Homesickness is a weird culprit. It makes us say and do the corniest things, but it also brings out the best in us. It makes jingoistic Kolkatans out of most indifferent denizens. Ask Rajarshi Aich, a 25-year-old engineer who is settled in Baroda now. “When you are away from the city, you even start missing the potholed roads, the traffic jams and the pollution,”says Aich.
Aich's yearning for his city translated into music. “When I met a few like-minded Bengalis in Baroda we hit it off immediately. Soon we started jamming together and Chiron was born,” says Aich. Within months, Chiron was born. “We are a band of six members. The lead vocals include Sumanta and Ankana, both trained singers, who like to experiment with different types of music and harmonization” says Aich. The lead vocalisst are ably supported by Rajarshi Sengupta in keyboard, Tarun in rhythm guitar and additional vocals, and by Ankur in drums. Tarun is from UP, but is an avid fan Mohiner Ghoraguli.

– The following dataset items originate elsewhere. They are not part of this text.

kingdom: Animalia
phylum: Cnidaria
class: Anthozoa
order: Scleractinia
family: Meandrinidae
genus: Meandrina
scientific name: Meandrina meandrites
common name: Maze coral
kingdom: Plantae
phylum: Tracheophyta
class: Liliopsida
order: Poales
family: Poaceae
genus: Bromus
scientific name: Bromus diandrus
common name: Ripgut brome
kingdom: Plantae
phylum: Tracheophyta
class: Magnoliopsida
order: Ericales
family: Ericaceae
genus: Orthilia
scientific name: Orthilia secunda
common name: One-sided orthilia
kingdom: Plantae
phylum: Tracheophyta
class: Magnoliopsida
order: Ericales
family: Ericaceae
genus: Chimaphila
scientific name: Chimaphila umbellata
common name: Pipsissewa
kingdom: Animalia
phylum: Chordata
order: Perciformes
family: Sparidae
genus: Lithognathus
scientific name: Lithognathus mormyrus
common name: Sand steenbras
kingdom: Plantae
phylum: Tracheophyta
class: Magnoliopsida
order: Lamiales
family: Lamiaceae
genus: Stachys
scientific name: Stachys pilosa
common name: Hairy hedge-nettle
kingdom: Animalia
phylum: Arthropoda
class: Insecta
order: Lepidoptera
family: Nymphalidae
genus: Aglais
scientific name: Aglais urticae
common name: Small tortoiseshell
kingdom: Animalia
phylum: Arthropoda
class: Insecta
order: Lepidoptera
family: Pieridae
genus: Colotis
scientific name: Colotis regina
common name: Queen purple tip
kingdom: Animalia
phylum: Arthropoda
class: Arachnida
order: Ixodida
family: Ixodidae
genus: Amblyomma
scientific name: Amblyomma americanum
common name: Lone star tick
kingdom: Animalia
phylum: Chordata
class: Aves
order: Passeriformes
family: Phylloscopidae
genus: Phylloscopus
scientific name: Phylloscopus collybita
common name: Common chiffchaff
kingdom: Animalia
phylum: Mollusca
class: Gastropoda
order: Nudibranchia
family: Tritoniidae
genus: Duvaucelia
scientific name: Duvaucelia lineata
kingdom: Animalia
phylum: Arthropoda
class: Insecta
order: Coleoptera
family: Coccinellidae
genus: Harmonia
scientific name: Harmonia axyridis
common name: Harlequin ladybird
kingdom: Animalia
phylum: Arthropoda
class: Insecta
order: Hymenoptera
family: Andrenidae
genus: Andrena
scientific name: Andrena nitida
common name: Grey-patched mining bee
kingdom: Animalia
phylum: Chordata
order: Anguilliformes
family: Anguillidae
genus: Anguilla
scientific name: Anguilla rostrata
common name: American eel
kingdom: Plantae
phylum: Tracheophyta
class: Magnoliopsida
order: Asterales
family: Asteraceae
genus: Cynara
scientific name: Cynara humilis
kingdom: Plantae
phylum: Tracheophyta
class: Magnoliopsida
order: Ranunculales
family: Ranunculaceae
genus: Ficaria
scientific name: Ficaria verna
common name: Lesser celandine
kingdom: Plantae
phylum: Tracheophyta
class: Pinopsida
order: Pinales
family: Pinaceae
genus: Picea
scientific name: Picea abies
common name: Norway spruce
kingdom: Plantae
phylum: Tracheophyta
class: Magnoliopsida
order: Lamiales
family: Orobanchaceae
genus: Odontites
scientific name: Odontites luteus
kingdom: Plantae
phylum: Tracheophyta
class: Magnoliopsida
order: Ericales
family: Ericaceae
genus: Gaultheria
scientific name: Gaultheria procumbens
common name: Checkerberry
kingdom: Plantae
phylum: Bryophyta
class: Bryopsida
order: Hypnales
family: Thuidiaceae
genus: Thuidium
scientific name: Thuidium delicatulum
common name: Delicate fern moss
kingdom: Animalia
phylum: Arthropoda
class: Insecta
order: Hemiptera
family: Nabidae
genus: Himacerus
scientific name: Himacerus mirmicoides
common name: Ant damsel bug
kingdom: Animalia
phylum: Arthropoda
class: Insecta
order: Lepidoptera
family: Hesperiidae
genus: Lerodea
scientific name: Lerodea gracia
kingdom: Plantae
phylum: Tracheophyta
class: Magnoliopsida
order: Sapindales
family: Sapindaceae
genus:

Chiron's music, claims Aich, is an ode to the city of Kolkata. “Our music is for them who enjoy the beauty of the Victoria in a lazy winter morning, for them who wander aimlessly in College Street, who breathe Trincas and Someplace Else, and are still inspired by the multiformity and depth of music,” he says.
Being the only Bangla band in Baroda has its share of advantages, claims Aich. “Baroda has a sizable Bengali population. But more importantly, the Bengali community here is culturally active. Which means we get to perform in all the important functions of the city,”says Aich. But they are also aware of the somewhat limited scope of success of their band in a city like Baroda. “Ideally, we would want to be in Kolkata and perform for the people here. Obviously Non-Bengalis wouldnt be interested in our music, which is why we also play Hindi folk music,” says Aich.